国際医学誌 World Journal of Gastrointestinal Endoscopy(WJGE)に、内視鏡的粘膜下層剥離術(ESD)におけるトラクション法(牽引法)に関するコメンタリー論文が掲載されました。
本稿では、食道、胃、大腸のそれぞれの臓器において、トラクション法に関する重要な研究結果をもとに、現在の位置づけや今後の展望について述べています。
いずれの論文も無料で閲覧でき、PDFのダウンロードも可能です。以下に、それぞれの論文の概要とタイトルをまとめます。
👉ESDに関する基本事項については、こちらの記事をご参照ください。
食道ESD
食道ESDでは、糸付きクリップ法やトンネル法が有用と考えられます。食道は、ESDにおけるトラクション法の有効性が比較的確立されている臓器の一つと言えるかもしれません。
Mitsuru Nagata.
Two traction methods that can facilitate esophageal endoscopic submucosal dissection.
World Journal of Gastrointestinal Endoscopy 2023; 15(4): 259-264.
胃ESD
胃ESDでは、病変の部位によって、糸付きクリップ法のように牽引方向が限定される方法では十分な効果が得られない場合があります。そのような症例では、S-Oクリップなど、牽引方向を調整できるデバイスが有用となる可能性があります。
Mitsuru Nagata.
Optimal traction direction in traction-assisted gastric endoscopic submucosal dissection.
World Journal of Gastrointestinal Endoscopy 2022; 14(11): 667-671.
大腸ESD
大腸ESDでは、内視鏡操作が難しいことや、腸管の屈曲などにより病変へアプローチしにくいことがあります。これらの課題は、トラクション法だけでは十分に克服できない場合があり、症例に応じたさらなる工夫が必要です。
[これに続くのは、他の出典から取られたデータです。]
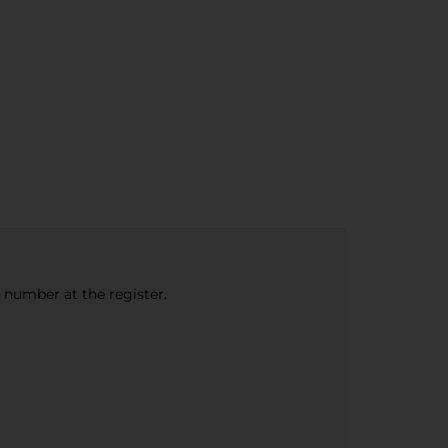
e number at the register.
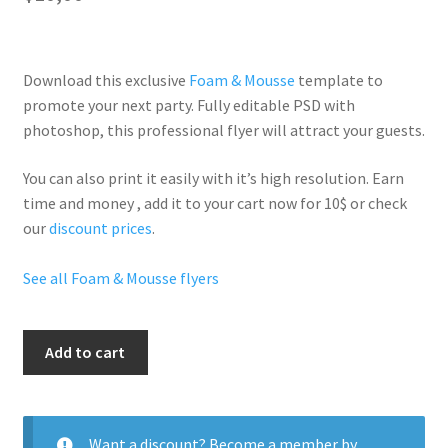
Download this exclusive
Foam & Mousse
template to
promote your next party. Fully
editable PSD
with
photoshop, this professional flyer will
attract your guests
.
You can also print it easily with it’s
high resolution
. Earn
time and money , add it to your cart now for 10$ or check
our
discount prices
.
See all Foam & Mousse flyers
Sexy
Add to cart
Foam
Party
quantity
Want a discount? Become a member by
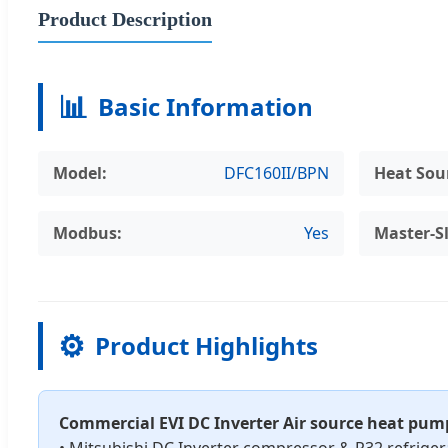
Product Description
📊
Basic Information
Model:
DFC160II/BPN
Heat Sou
Modbus:
Yes
Master-S
⚙️
Product Highlights
Commercial EVI DC Inverter Air source heat pu
• Mitsubishi DC Inverter compressor & R32 refriger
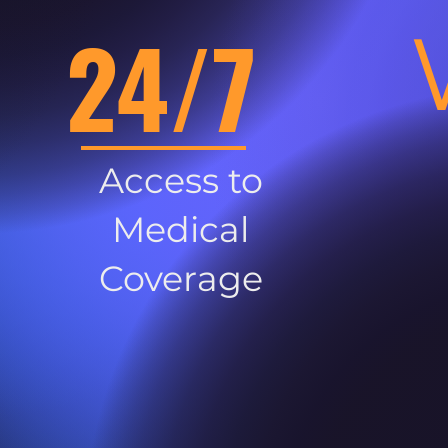
24/7
Access to
Medical
Coverage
近年では、難しい症例に対する選択肢として、浸水下で行うUnderwater ESDの有用性に関する報告も増えてきています。
Mitsuru Nagata.
Device-assisted traction methods in colorectal endoscopic submucosal dissection and options for difficult cases.
World Journal of Gastrointestinal Endoscopy 2023; 15(4): 265-272.